I just noticed, that my IPv6 DHCP service crashes on a regular basis. I get a dynamic IPv6 via 6to4 tunnel from my Versatel provider. Up until the update from 24.1 to 24.7 it worked with "prevent release". How can I apply the patch?
different provider but the patch gets applied in the shell (ssh for example) with the command provided by franco in his post further up.
edit: the command is "opnsense-patch 287c13beb"
after 20 minutes of running wireshark i havent seen any RA from anything other than opnsense.
so no idea whats wrong.
edit: i have set the intervals back to 200 and 600 to check if i can reproduce/fix this issue at will by changing the values. will report with findings later
setting the values back to defaults did not bring back the issue.
rebooting the firewall also did not bring back the issue.
ipv6 keeps working for now.
wireshark still doesnt show any RA from anything other than opnsense.
i am at a loss here.
if anyone has any additional ideas what might be the cause of this i would be quite happy to hear them.
i will continue to monitor and we will see if the issue returns tomorrow, just like it returned today after working all afternoon/evening yesterday.
this morning the same issue is present again.
clients get ipv6 addresses, but no forwarding.
wireshark sees the RA only from opnsense again
i had to manually restart router advertisement to get the forwarding to start.
are there any specific logs i can look at to see if/how this part is misbehaving?
the general log in the gui doesnt give me anything useful.
You can look at the radvd config file (/var/etc/radvd.conf) and it its creation date and at the start times of radvd.
If a radvd restart fixes the problem and you see RAs at all, it does not seem to be that it stops sendings RAs, but its content.
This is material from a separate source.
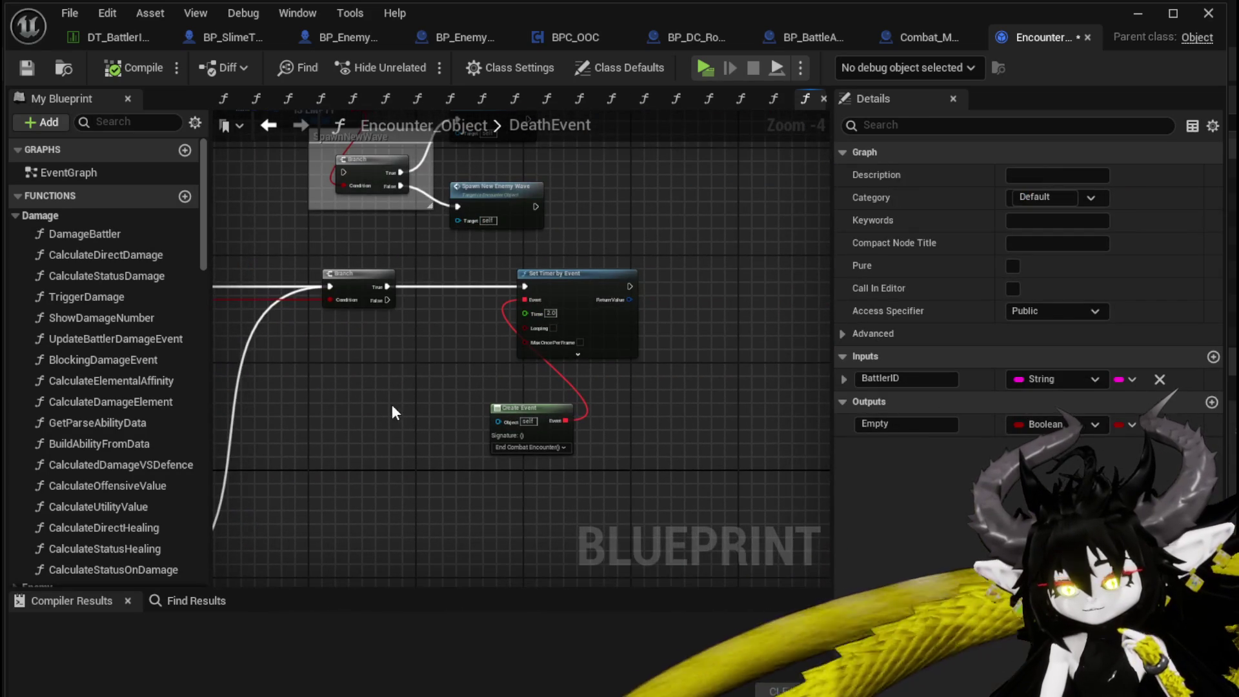
pyautogui.click(25, 77)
If the ISP changes the prefix (which I doubt they should within a running connection), radvd should get restarted automatically and thus the clients get the new prefix. All of this should be in the general log file.
Also, it you continually dump RAs on a client, you should see if/what differs in the RAs before/after a restart.
BTW: Telekom once did a "Zwangstrennung", which is now obsolete. Could it be the problem that it is still configured for your (old) account or that you somewhere have a mechanism that forces it in order to have that at a given time (when I still was with Telekom, I sure had that).
i had a cronjob configured that did a periodic interface reset at 03:00 at night, but i have disable that some time ago.
i compared a RA in wireshark before the restart and after the restart of the RA service and they are identical.
it seems to be advertising correctly even before restart, but for some reason traffic just doesnt pass.
i have attached 2 screenshots of the packets in wireshark. im not able to make out any differences
I do not get why a radvd restart can help if the RA content does not change and there are RAs sent before the restart.
Perhaps there are scripts that also restart other components depending on the radvd restart?
Quote from: tokade on July 29, 2024, 12:57:11 PM
Perhaps there are scripts that also restart other components depending on the radvd restart?
that would be interesting to know.
would make sense because as far as my limited understanding goes radvd does basically nothing but advertise things.
maybe someone with deeper knowledge of opnsense could comment on this.
is there anything that gets restarted whenever you restart radvd that might explain why ipv6 forwarding resumes immediately when radvd is restarted?
for now i am going to test if the intervals make a difference.
last night i had them at default 200/600, tonight i will leave them at 3/4 and see how the firewall behaves tomorrow morning.
Quote from: franco on July 27, 2024, 10:04:30 AM
Hi,
Can you try this patch?
https://github.com/opnsense/core/commit/287c13beb
# opnsense-patch 287c13beb
Cheers,
Franco
This worked for me.
latest update for me.
the firewall didnt have any issues forwarding ipv6 in the morning after setting the intervals to 3/4 in the evening before.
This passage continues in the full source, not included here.